Clinton also spoke about the president, who, as she put it in a recent essay for The Atlantic, "won enough Electoral College votes to become president of the United States." Clinton won the popular vote by around 3 million votes.
In discussing her essay, "American Democracy Is in Crisis," and the new epilogue to her book, "What Happened," she described what she sees as Trump's efforts to undermine national unity, "pitting us versus them."
Asked if she thinks Trump is a racist, Clinton said, "I think he has thrown his lot in with many people and groups whose stated objective is white nationalism, white supremacy. I mean, how could you explain what he did, and why, after Charlottesville?"
She called Charlottesville "one of the most troubling episodes in this presidency." Goldberg pushed Clinton on how to define Trump, then, as someone who "consorts with racists, takes advantage of racists to elevate him ... How do you define this?"
"Well," Clinton continued, "what he is doing is broader even than that, because he has been racist, he has been sexist, he has been Islamophobic, he has been anti-LGBTQ. There is a long list."
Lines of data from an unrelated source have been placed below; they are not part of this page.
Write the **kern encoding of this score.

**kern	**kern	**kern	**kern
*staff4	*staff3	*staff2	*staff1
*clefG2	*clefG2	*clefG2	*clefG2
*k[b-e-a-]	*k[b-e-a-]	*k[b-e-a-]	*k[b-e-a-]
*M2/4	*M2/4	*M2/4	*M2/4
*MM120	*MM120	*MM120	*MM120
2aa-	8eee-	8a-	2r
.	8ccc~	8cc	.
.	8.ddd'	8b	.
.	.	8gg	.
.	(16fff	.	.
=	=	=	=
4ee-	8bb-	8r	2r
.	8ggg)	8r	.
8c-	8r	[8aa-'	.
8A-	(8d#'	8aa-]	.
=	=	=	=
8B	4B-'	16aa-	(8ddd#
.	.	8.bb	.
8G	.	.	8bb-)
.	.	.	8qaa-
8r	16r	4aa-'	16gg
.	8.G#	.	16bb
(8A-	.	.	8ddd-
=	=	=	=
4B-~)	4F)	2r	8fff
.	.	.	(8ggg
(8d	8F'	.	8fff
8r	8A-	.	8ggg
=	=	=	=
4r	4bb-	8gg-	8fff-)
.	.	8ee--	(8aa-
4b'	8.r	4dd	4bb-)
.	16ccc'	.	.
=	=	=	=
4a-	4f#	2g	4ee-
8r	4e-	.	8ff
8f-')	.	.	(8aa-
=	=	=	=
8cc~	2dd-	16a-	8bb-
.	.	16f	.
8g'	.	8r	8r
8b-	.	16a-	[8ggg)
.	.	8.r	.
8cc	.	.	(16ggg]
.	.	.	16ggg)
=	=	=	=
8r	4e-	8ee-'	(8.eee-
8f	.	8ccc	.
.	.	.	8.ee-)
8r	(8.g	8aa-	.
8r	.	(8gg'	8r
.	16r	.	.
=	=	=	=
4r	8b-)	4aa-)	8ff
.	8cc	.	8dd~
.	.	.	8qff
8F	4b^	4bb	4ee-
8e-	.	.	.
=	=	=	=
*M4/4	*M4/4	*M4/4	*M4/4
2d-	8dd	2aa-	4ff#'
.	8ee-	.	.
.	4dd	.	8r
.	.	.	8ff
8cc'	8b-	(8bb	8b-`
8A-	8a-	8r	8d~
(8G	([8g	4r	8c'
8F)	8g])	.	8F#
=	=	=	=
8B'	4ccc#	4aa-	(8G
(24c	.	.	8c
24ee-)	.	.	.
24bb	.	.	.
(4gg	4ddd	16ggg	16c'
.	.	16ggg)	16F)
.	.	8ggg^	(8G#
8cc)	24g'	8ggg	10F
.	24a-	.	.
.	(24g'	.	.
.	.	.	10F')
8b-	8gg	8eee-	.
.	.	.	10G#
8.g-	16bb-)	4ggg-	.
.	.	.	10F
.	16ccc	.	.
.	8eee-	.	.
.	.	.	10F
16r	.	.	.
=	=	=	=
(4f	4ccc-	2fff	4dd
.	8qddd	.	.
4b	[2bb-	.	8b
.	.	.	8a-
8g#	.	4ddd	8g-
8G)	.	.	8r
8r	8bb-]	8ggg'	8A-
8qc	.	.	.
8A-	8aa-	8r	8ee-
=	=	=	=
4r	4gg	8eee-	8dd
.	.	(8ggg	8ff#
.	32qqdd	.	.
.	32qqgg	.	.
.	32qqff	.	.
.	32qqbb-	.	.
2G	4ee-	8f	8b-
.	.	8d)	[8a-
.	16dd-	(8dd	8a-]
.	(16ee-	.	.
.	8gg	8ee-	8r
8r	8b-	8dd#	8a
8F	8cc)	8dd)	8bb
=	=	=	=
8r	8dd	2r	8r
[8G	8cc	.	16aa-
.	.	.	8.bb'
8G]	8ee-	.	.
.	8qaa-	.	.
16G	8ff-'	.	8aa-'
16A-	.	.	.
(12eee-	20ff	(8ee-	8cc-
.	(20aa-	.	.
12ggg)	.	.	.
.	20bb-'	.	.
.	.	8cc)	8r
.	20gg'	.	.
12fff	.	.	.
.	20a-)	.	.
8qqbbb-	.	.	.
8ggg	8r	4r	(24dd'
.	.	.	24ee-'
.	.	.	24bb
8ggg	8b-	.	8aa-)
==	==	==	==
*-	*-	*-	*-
That said, she added that it wasn't "useful" to say "we have figured it out, this is who he is" because "he has a view of America that is incredibly constricted. He talks to that America. He talks to them all the time. It is by no means a majority, as we know. But it is a very hard core who are responding to him and supporting him for a variety of reasons. Whatever they might be -- economic reasons, Supreme Court reasons, or some of these other more troubling biases and prejudices."
Another headliner of the first day of the festival was Kellyanne Conway, counselor to the president and an integral part of his 2016 victory as campaign manager. She described the president as "lots of fun and a great boss, particularly to the women in the White House."
"And those who don't want to believe that don't have to, but why else would I be there?" Conway added.
Conway also rehashed comments she made on CNN in the days after the Kavanaugh and Ford testimonies, when she said she's a victim of sexual assault. She declined to go into further detail, but said the decision to publicly reveal her experience was not planned ahead of time and wasn't "newly revealed where it matters."
"As I said during the same TV appearance, I'll repeat myself, I have great empathy for victims of sexual assault, sexual harassment, rape and the like. And I want everyone to hear the full sentence. I didn't say I'm a victim of sexual assault and leave it there. I said, but I don't hold responsible Brett Kavanaugh or Jake Tapper, who happened to be sitting there or Jeff Flake ... The people who should be held responsible are the perpetrators," Conway said.
Conway also warned against politicizing sexual assault, a point she also made in the CNN interview.
"We can't judge people's harm or grief or impact or experiences," Conway added, "based on their politics."